仕事には量、スピード、質の3つの要素があります。それぞれ大切なものではありますが、教わる側の若手と、教える側の上司とでは、実は求めるべきものが変わってきます。
今回はその辺を整理してお話していきます。
◆若者が意識すべきこと
まず新人や若手は、「スピード」を重視して仕事をしましょう。
まだ未熟な技術しか持ち合わせていない状況では、どんなに頑張っても完璧な仕事はできません。
当然、進め方も確立していませんので、効率の良い仕事も難しいですよね。
若いうちに意識すべきは、とにかく早く仕事をこなすことを意識すべき。メールは早く返す。書類もためずにすぐ回す。1週間と言われた仕事は5日で終わらせる。
未熟だからこそ、レスポンスを早くし、先輩にチェックを受ける時間を確保しましょう。
そうすれば先輩の安心にもつながり、教える余裕も生まれます。
質も量も確保できない若いうちは、とにかくスピード重視で仕事をしていきましょう。
もちろん、遅刻をしないことだってスピード重視の一つです。
◆先輩・上司が意識すべきこと
ところが、先輩や上司が教育するという立場では話が変わります。重視すべき要素は「質」です。

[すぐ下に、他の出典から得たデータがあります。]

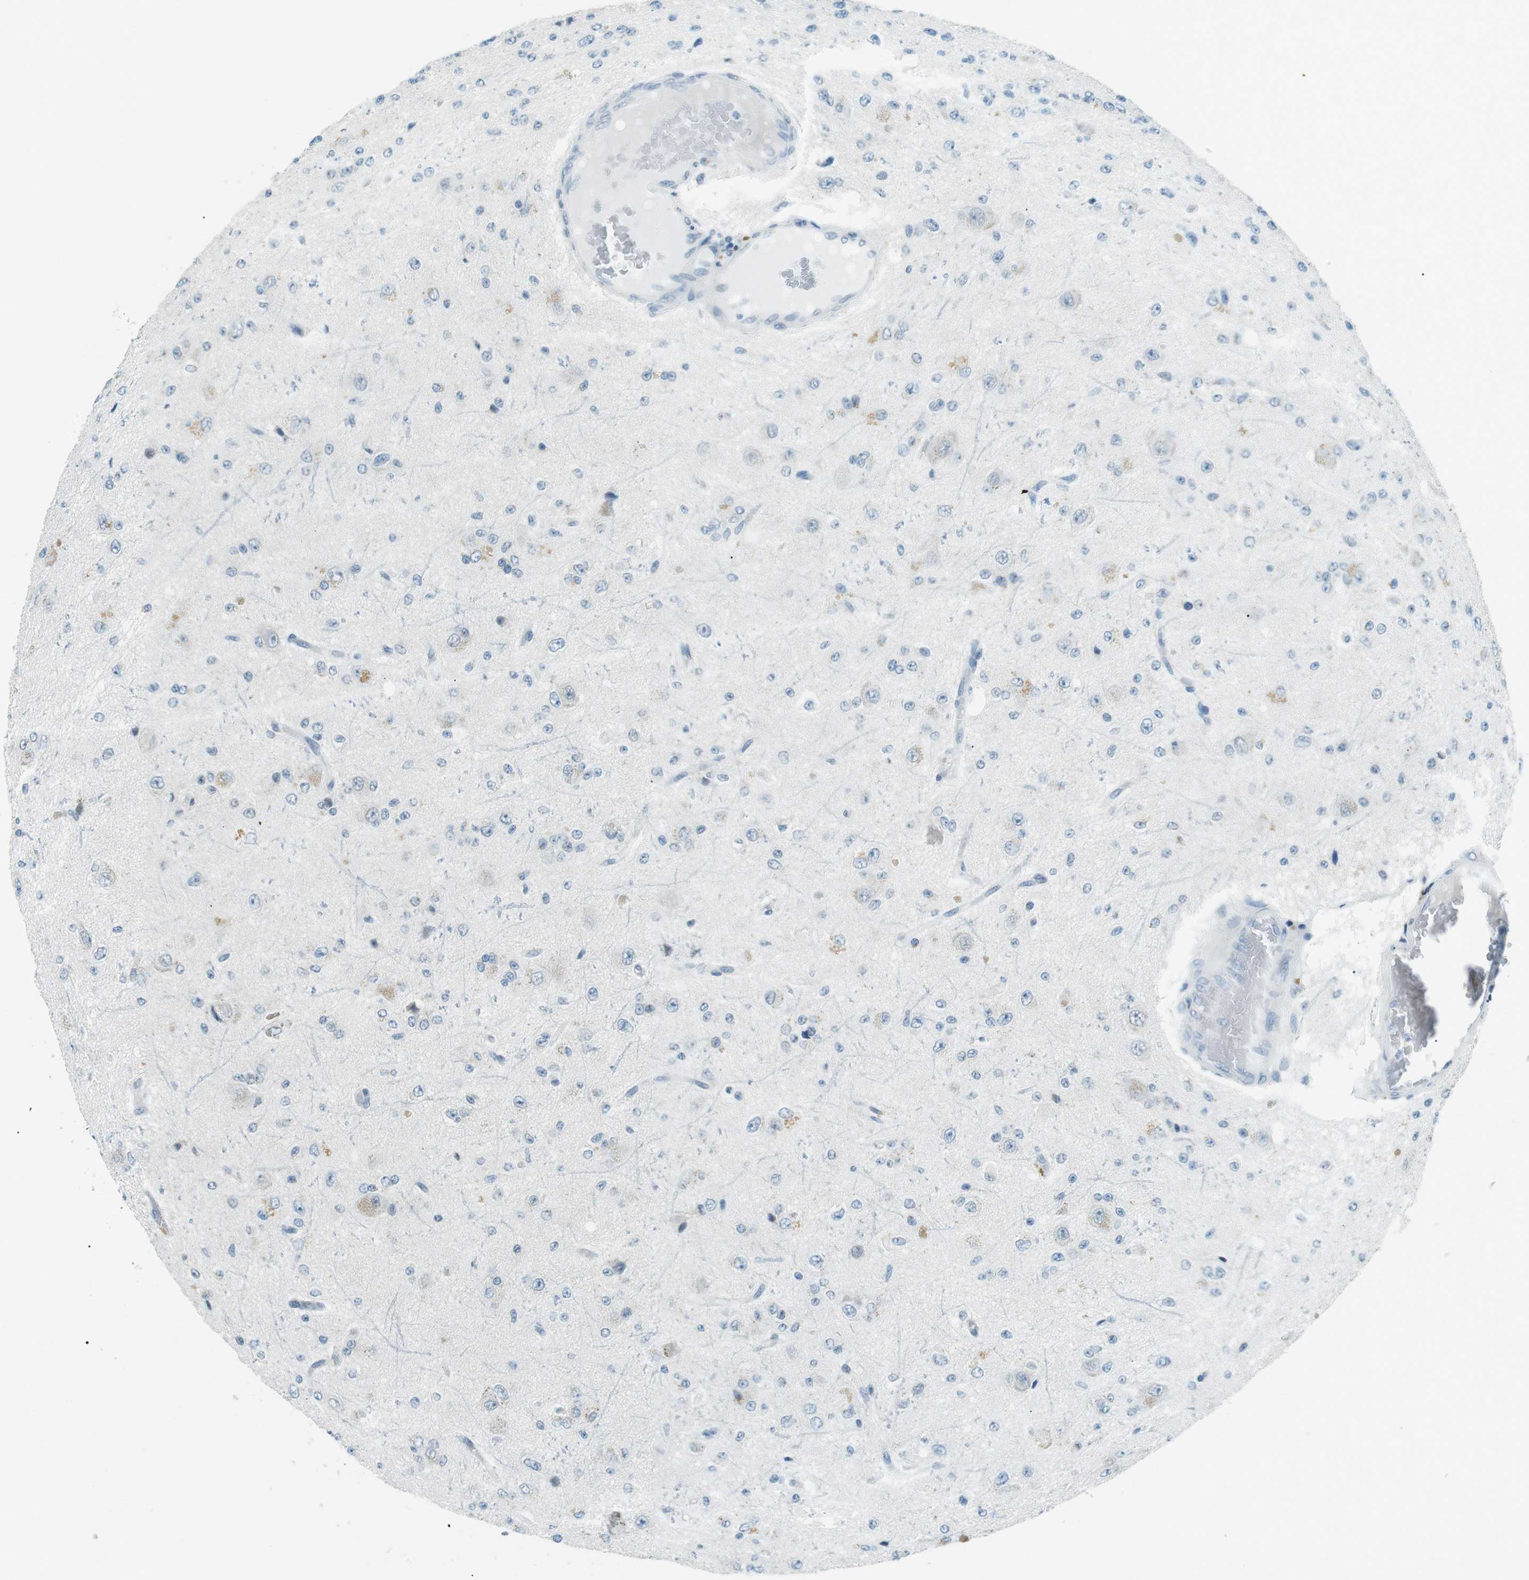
{"staining": {"intensity": "weak", "quantity": "<25%", "location": "cytoplasmic/membranous"}, "tissue": "glioma", "cell_type": "Tumor cells", "image_type": "cancer", "snomed": [{"axis": "morphology", "description": "Glioma, malignant, High grade"}, {"axis": "topography", "description": "pancreas cauda"}], "caption": "A high-resolution histopathology image shows immunohistochemistry staining of glioma, which demonstrates no significant expression in tumor cells. (Immunohistochemistry (ihc), brightfield microscopy, high magnification).", "gene": "SERPINB2", "patient": {"sex": "male", "age": 60}}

特に施工管理のような仕事では、質の低下が大きな事故や損失につながるリスクがあるからです。
よくやってしまう教育のミスにこういうものがあります。
【時間になってしまったので「あとは俺がやっておくから」と言って、新人だけを帰らせた。】
残業規制を進めなければいけないこの時代においては、仕方がない気もします。
でもこれは教育としては ア ウ ト です。なぜなら、会社が若者たちに目線を合わせてしまっているからです。
若者は、完璧な仕事とはどういうものなのかを知る機会がなくなります。だって気が付いたら完成しているのですから。
また、ある程度進めたら先輩が仕上げてくれるという、無責任さが育ってしまうこともあります。
若者にたくさんの仕事を与えた結果、物足りない仕事ばかりが返ってくるようになる。
そんな40点を量産されてしまうと、施工管理としては品質事故や労働災害を起こしかねないまずい事態になります。
やるべきことは、仕事の幅や量を絞って「質」の確保された仕事を最後まで経験してもらうこと。
同じ「早く帰す」でも、話が違います。
これによって、若者側が先輩のレベルに合わせることになります。
そうじゃないと、会社のレベルはどんどんと下がっていきますよね。
◆まとめ
若者は、とにかく早く仕事に手を付け、早く先輩に返すことを最優先に。
先輩は、質の高い成果を目指すよう焦らずに指導していきましょう。
ちぐはぐに見えるかもしれませんが、お互いにこの意識を持つことこそ、長期的な組織成長を実現できる方法と言えるでしょう。